"""
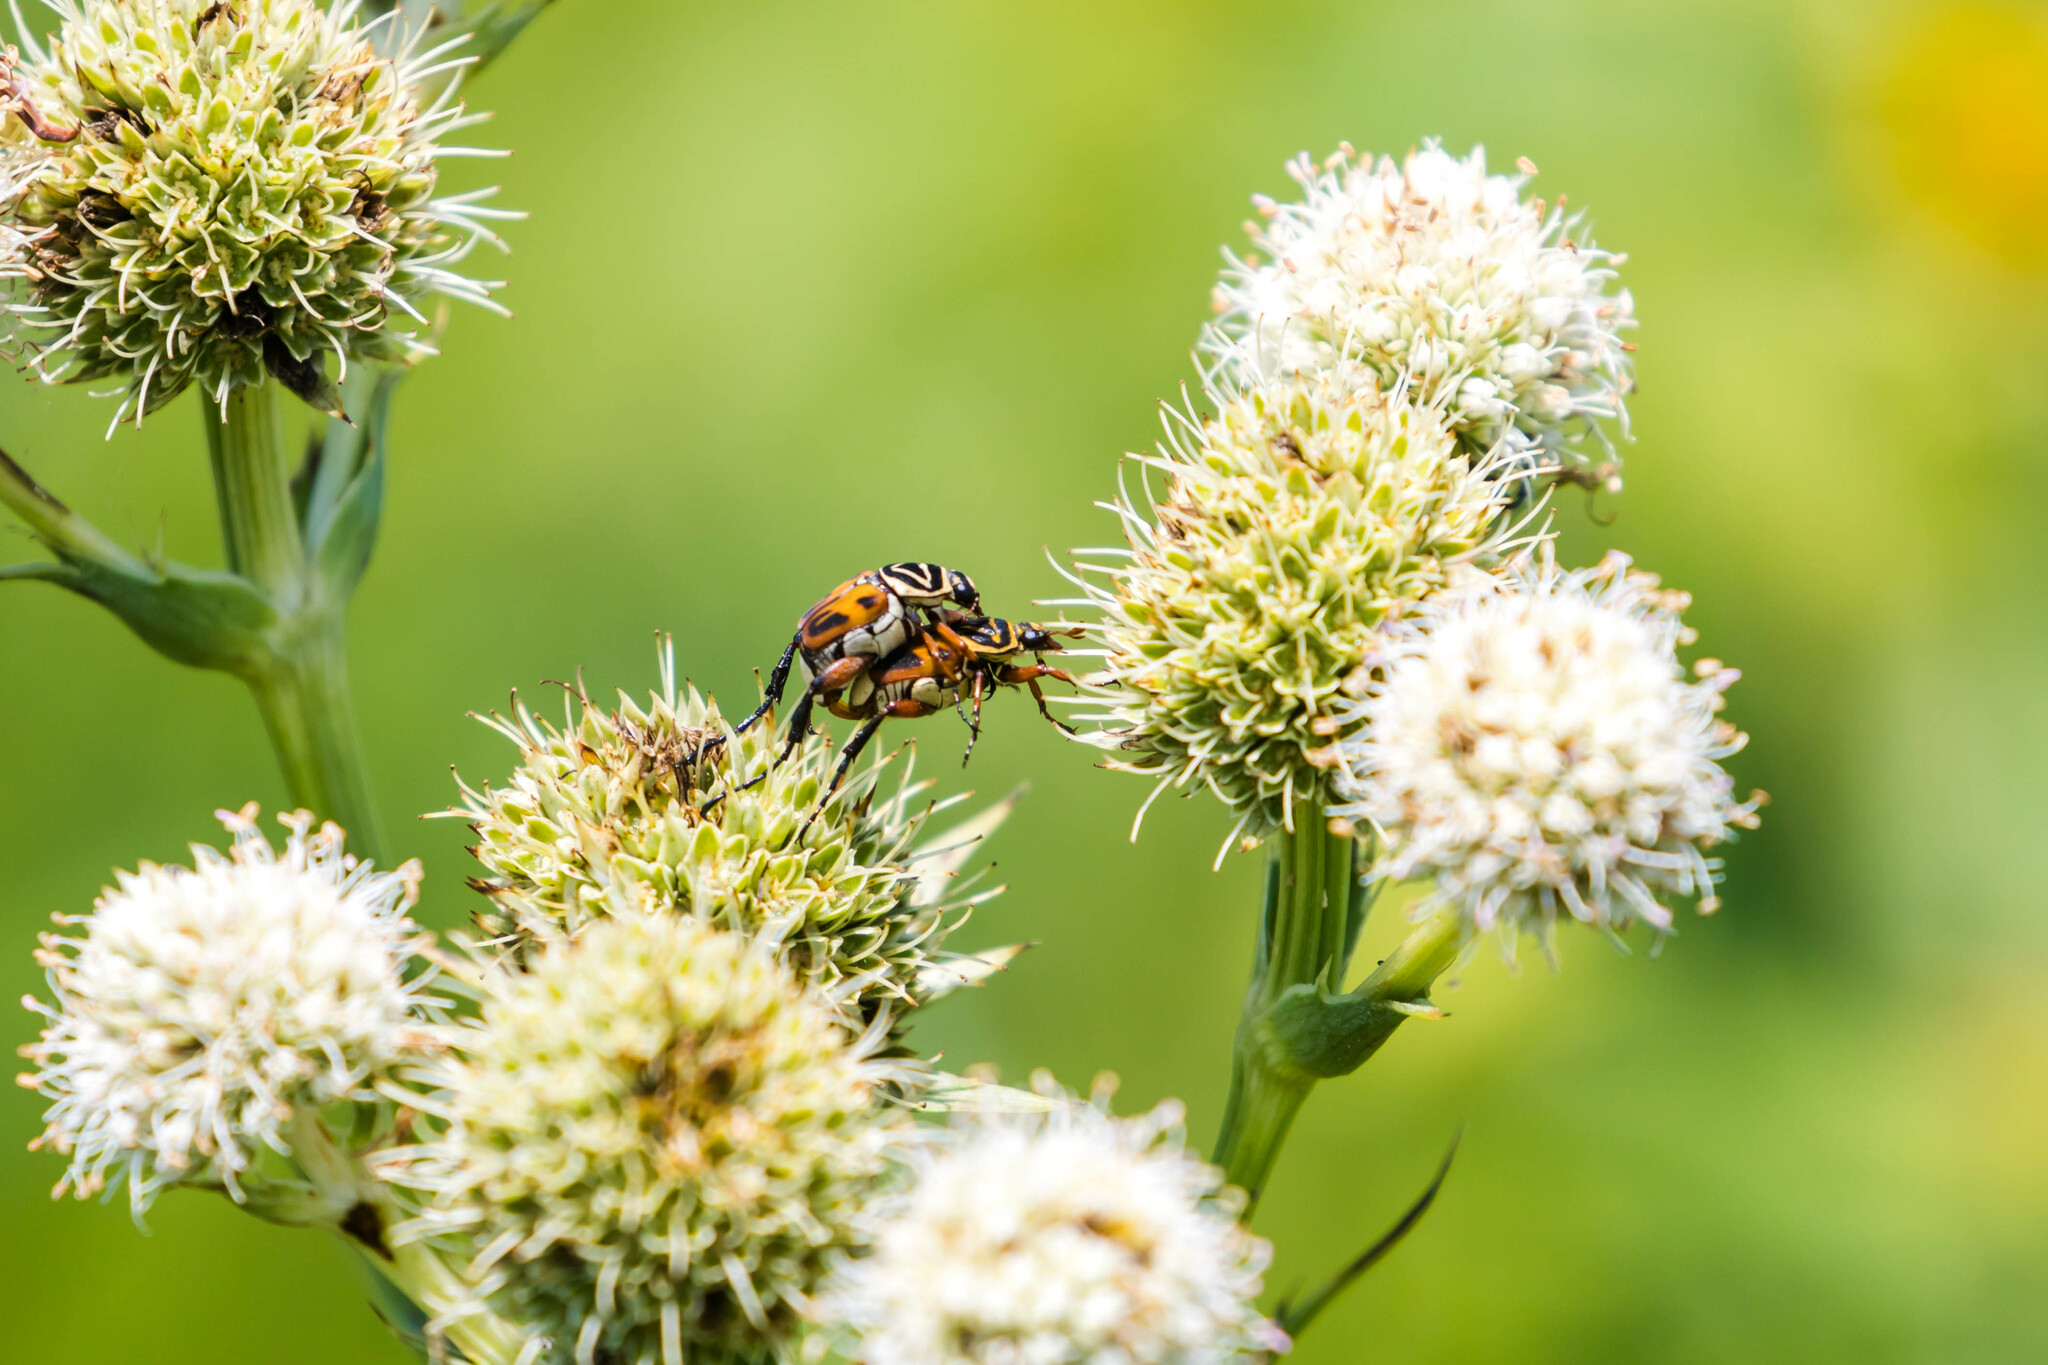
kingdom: Animalia
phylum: Arthropoda
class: Insecta
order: Coleoptera
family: Scarabaeidae
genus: Trigonopeltastes
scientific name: Trigonopeltastes delta
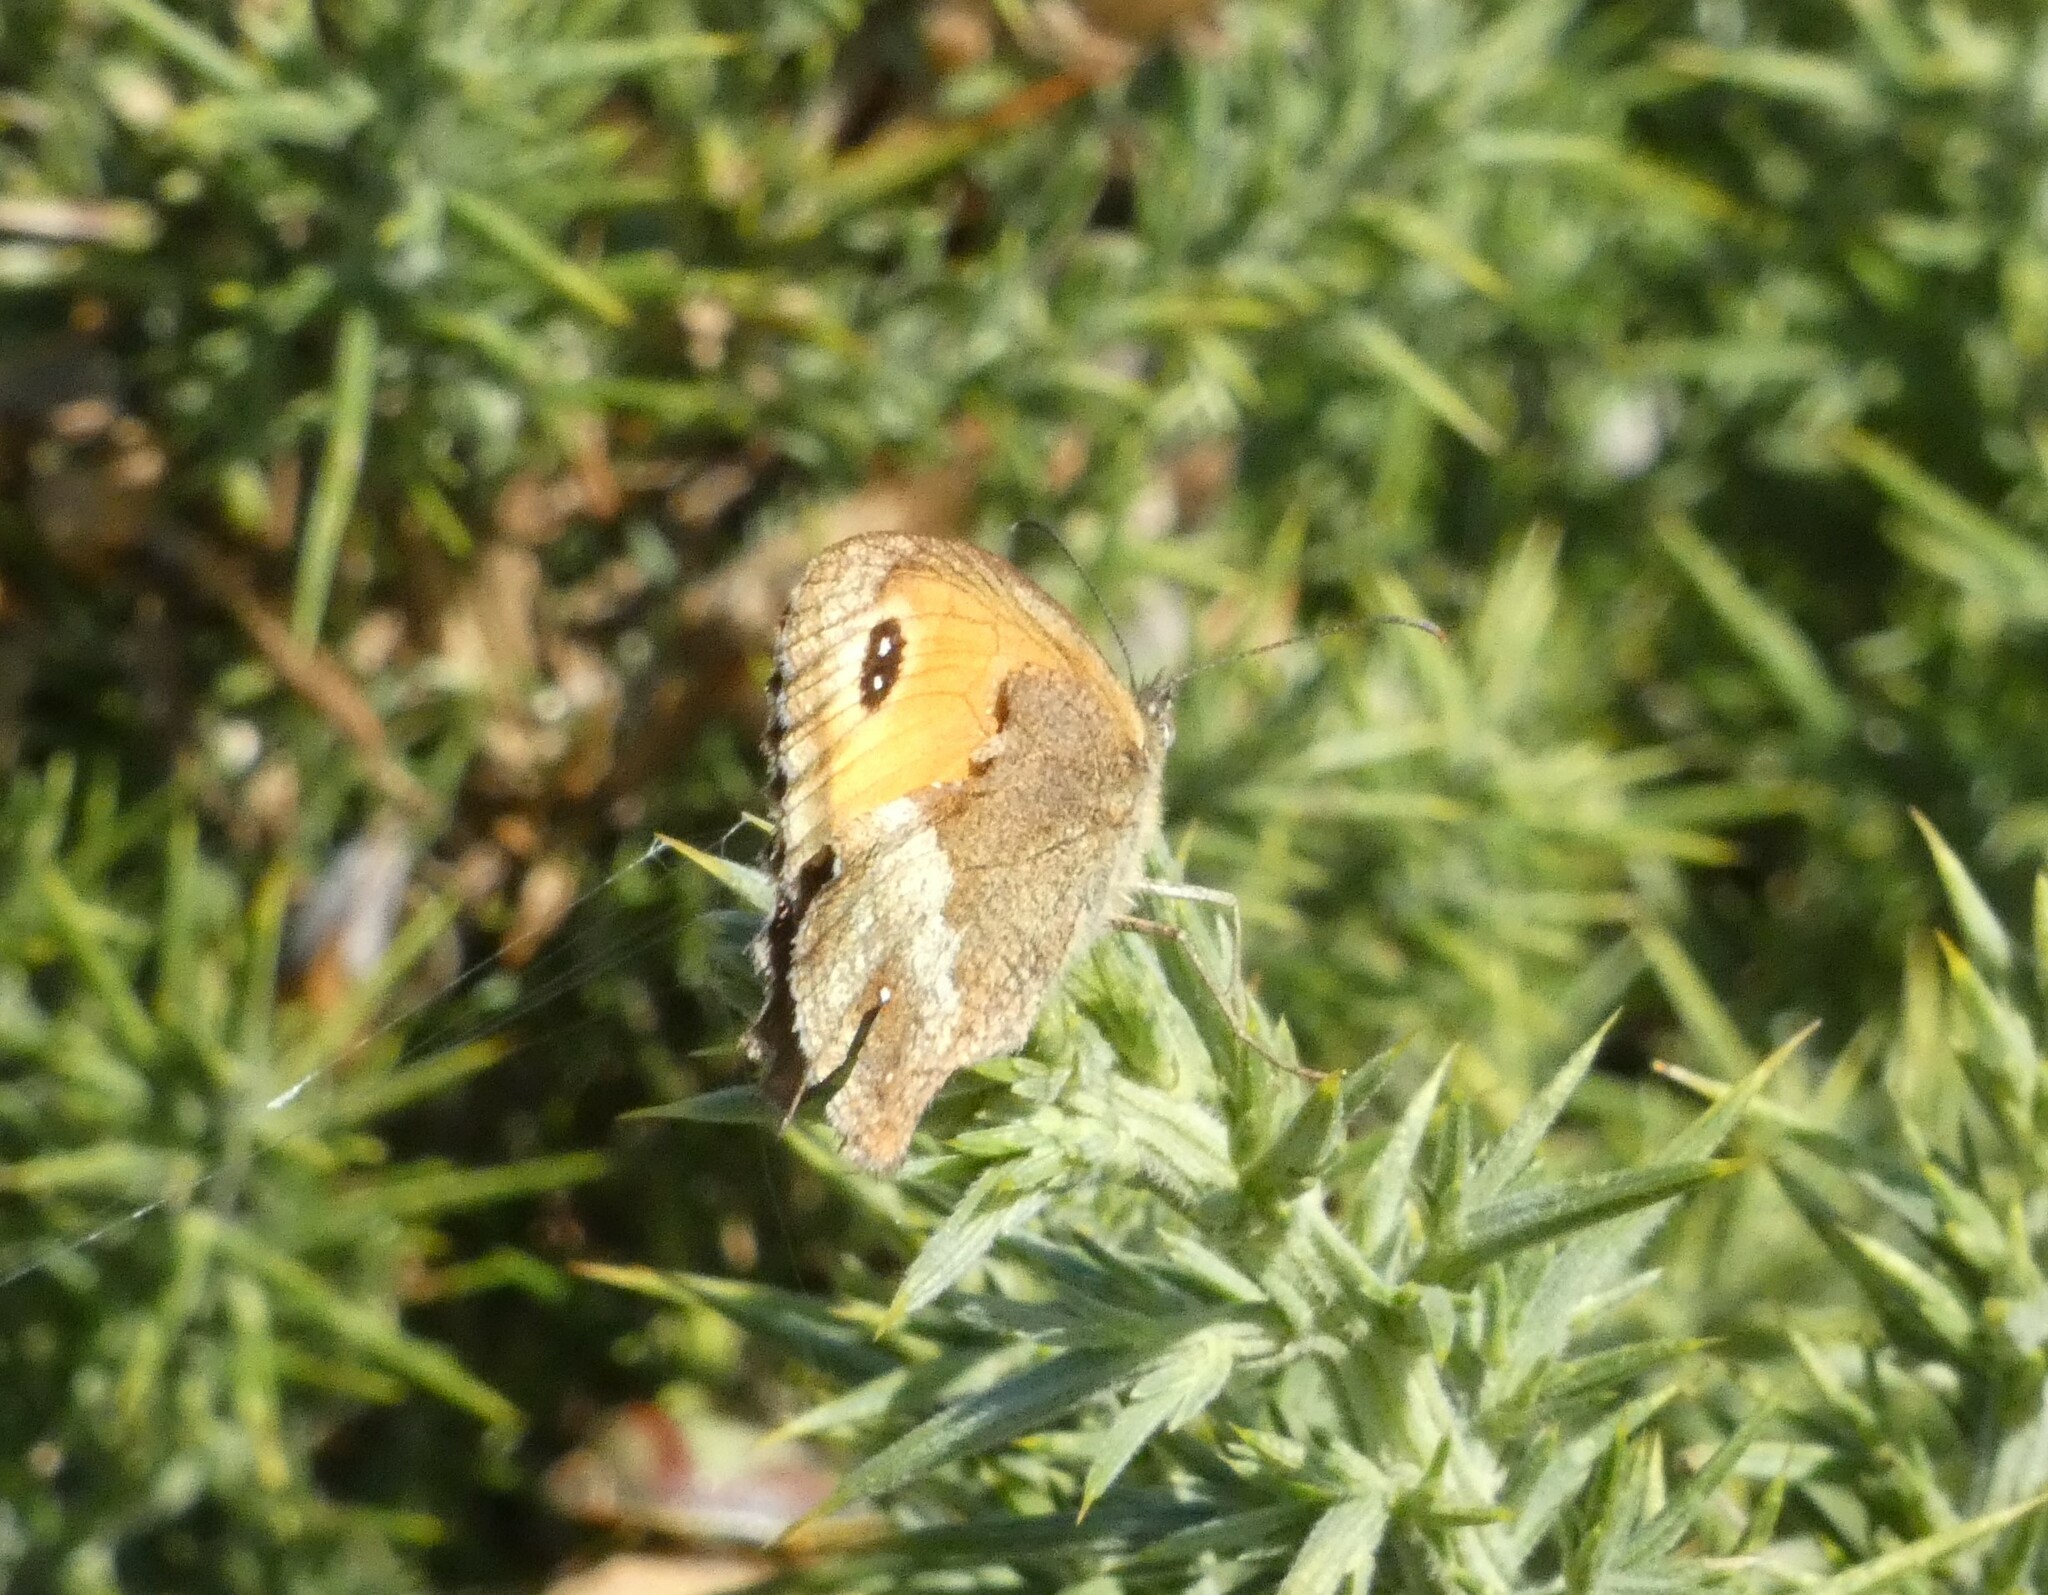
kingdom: Animalia
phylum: Arthropoda
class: Insecta
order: Lepidoptera
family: Nymphalidae
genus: Pyronia
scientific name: Pyronia tithonus
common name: Gatekeeper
"""
● WORK TO DO
Copy the text of both rows above word for word, without the pictures.

● TASK RESPONSE
kingdom: Animalia
phylum: Arthropoda
class: Insecta
order: Coleoptera
family: Scarabaeidae
genus: Trigonopeltastes
scientific name: Trigonopeltastes delta
kingdom: Animalia
phylum: Arthropoda
class: Insecta
order: Lepidoptera
family: Nymphalidae
genus: Pyronia
scientific name: Pyronia tithonus
common name: Gatekeeper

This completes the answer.